The findings demonstrate that forming transcontinental power pools is a robust strategy to tackle the spatiotemporal mismatch between renewable generation and demand while minimizing system costs. By aggregating diverse, high-quality renewable resources across countries and leveraging complementary temporal profiles, pooled systems reduce the need for overbuilding solar/wind and large-scale battery storage, substantially lowering LCOE and eliminating unmet demand, even under stringent land-availability constraints. The study highlights that international trade enables countries with poor renewable endowments (e.g., Japan, South Korea) to access low-cost clean power, accelerating decarbonization and mitigating high domestic costs. Exporters benefit through reduced curtailment and improved utilization of abundant resources, though cost-sharing arrangements can raise some exporters’ average system costs; still, total pool costs decline. The results underscore the importance of transmission expansion and coordinated market design. Practical implementation requires addressing geopolitical, regulatory, and market governance challenges, including ownership, financing, and equitable cost/revenue allocation. While long-term storage (e.g., hydrogen, synthetic methane) could further help balance seasonal variability, it cannot solve absolute resource shortfalls under land constraints without trade; even without long-duration storage, transcontinental pooling achieves reliability and cost-effectiveness in highly renewable systems.
This paper shows that continent-scale power pools can enable 100% renewable electricity supply reliably and at lower cost by sharing resources and expanding HVDC transmission. Under both unconstrained and land-constrained siting, pooling eliminates unmet demand and reduces system costs substantially, particularly in Europe & MENA and the Americas, with modest benefits in North America where resources are abundant domestically. The work advances prior literature by incorporating country-level resolution, hourly operations, and explicit land-constraint scenarios. Future research should: (1) develop and evaluate market pricing and cost-allocation mechanisms to equitably distribute benefits and costs among importers and exporters; (2) incorporate regional variations in technology costs, financing, and labor; (3) include long-duration storage technologies and assess their interactions with transmission expansion under land constraints; (4) refine land-use data and consider co-location of wind and solar to expand siting options; and (5) improve transmission cost estimates and explore learning-driven cost reductions for HVDC and related infrastructure.

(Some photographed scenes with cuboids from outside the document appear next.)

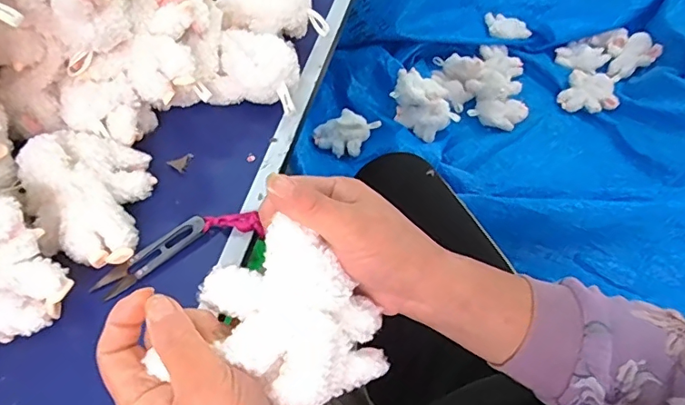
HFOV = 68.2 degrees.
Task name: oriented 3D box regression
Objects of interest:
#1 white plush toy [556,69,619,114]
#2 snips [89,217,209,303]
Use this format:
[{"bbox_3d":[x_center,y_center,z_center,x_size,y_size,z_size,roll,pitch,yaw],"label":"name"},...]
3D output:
[{"bbox_3d":[0.609,-0.271,1.250,0.129,0.047,0.113,16,58,11],"label":"white plush toy"},{"bbox_3d":[-0.162,0.045,0.431,0.100,0.008,0.026,-36,63,-21],"label":"snips"}]

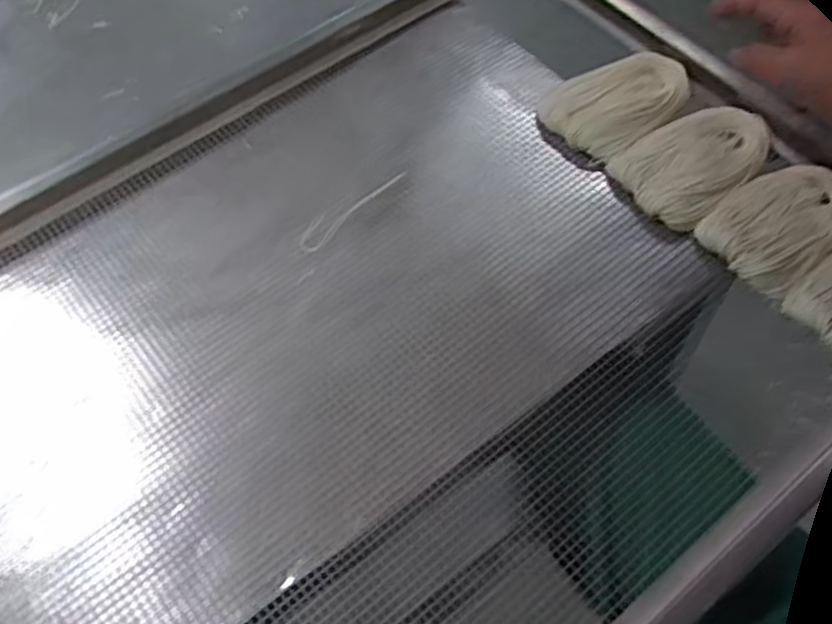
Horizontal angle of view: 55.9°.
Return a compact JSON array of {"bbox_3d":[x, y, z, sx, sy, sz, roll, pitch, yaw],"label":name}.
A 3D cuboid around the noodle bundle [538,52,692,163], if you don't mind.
[{"bbox_3d":[0.184,-0.199,0.737,0.139,0.021,0.103,-38,65,-21],"label":"noodle bundle"}]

- Technology cost assumptions are uniform across countries, not reflecting differences in cost of capital, access to technology, and labor.

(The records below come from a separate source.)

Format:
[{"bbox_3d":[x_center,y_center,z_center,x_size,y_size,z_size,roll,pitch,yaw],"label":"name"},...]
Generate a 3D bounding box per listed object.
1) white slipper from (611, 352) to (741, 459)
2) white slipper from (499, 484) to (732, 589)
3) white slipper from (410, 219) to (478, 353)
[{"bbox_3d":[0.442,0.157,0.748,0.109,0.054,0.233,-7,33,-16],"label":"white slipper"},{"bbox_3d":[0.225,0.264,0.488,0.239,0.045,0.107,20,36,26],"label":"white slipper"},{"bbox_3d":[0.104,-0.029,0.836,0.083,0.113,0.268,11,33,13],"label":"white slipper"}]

- Land-use assumptions carry significant uncertainty; competing demands (agriculture, conservation) and alternative land-use factors could materially change siting potential. Co-location of technologies (e.g., wind with PV) was not allowed at a pixel, potentially understating practical potential.
- Long-duration storage options (e.g., hydrogen, synthetic methane) were not included in the core optimization; while discussed qualitatively, their exclusion may affect seasonal balancing outcomes and cost trade-offs.

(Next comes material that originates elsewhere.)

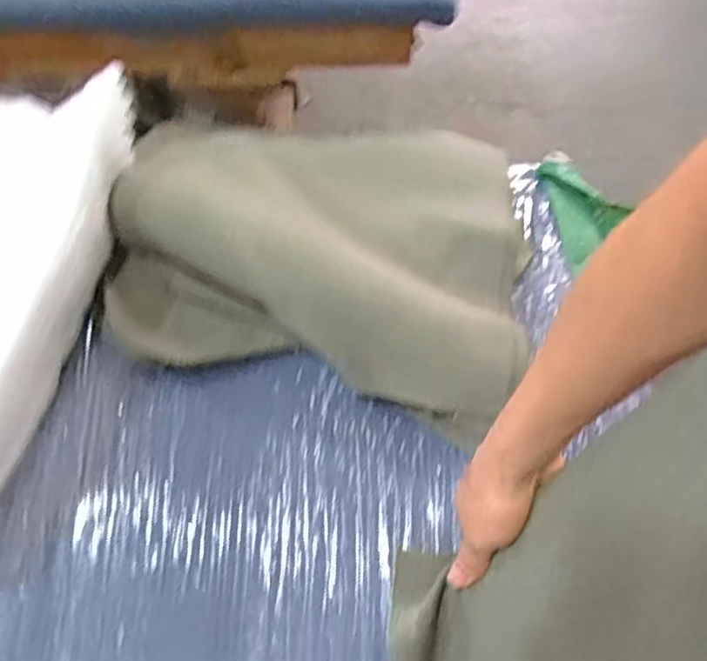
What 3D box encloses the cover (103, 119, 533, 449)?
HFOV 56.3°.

- Transmission costs may be overestimated (conservative assumptions and limited learning considered); actual costs could be lower, making pooling more favorable.
- Load and renewable profiles rely on 2018 data scaled to 2050 and regional proxies where data are missing, introducing profile uncertainty.
- Battery storage constrained to intra-day operation (≤24 h discharge) may overstate the role of transmission relative to seasonal storage in some contexts.